Me confieso incapaz. Poca gente lo sería de hecho. Sacrificar la vida para salvar la de otros... imposible disyuntiva que en estos momentos algunos hombres han resuelto sin pestañear. No, los héroes modernos no llevan capa y mallas, van vestidos de técnicos nucleares y se han expuesto a mortales niveles radiactivos con tal de que medio Japón perviva a la catástrofe más grave que el país recuerde.

Para evitar bajas innecesarias, el gobierno nipón ha desarrollado a Monirobo, primer robot capaz de medir radiación sobre el terreno sin intervención humana.

La máquina proviene del Centro Tecnológico de Seguridad Nuclear de Japón y está capacitada para operar a letales niveles radiactivos, pudiendo ser controlada por operarios a una distancia superior al kilómetro. Está provisto de una cámara tridimensional, un detector de radiación y sensores de calor y humedad para prevenir daños externos.

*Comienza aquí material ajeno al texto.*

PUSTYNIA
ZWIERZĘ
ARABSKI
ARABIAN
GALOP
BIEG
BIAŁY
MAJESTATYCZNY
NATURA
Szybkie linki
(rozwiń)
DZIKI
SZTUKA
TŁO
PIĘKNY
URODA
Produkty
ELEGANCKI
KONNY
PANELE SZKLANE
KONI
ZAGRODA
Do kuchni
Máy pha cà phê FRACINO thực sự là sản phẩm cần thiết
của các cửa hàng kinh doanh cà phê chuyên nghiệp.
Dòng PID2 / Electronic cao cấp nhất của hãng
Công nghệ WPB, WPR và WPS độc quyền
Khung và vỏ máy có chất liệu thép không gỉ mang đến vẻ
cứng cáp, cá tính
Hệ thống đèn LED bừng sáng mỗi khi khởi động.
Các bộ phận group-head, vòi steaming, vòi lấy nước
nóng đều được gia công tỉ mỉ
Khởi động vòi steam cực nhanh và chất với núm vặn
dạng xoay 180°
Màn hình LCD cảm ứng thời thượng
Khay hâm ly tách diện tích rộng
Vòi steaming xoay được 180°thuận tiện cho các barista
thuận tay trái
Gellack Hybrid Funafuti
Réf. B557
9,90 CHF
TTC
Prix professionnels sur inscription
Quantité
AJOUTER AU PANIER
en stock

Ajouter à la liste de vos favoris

El robot comenzó su tarea el pasado viernes, aunque no estará sólo por mucho tiempo. Un segundo Monirobo se encargará de recolectar muestras y detectas gases inflamables, uniéndose ambos al Global Hawk de las Fuerzas Aéreas de los Estados Unidos, un dron de vigilancia especialmente diseñado para situaciones críticas como ésta.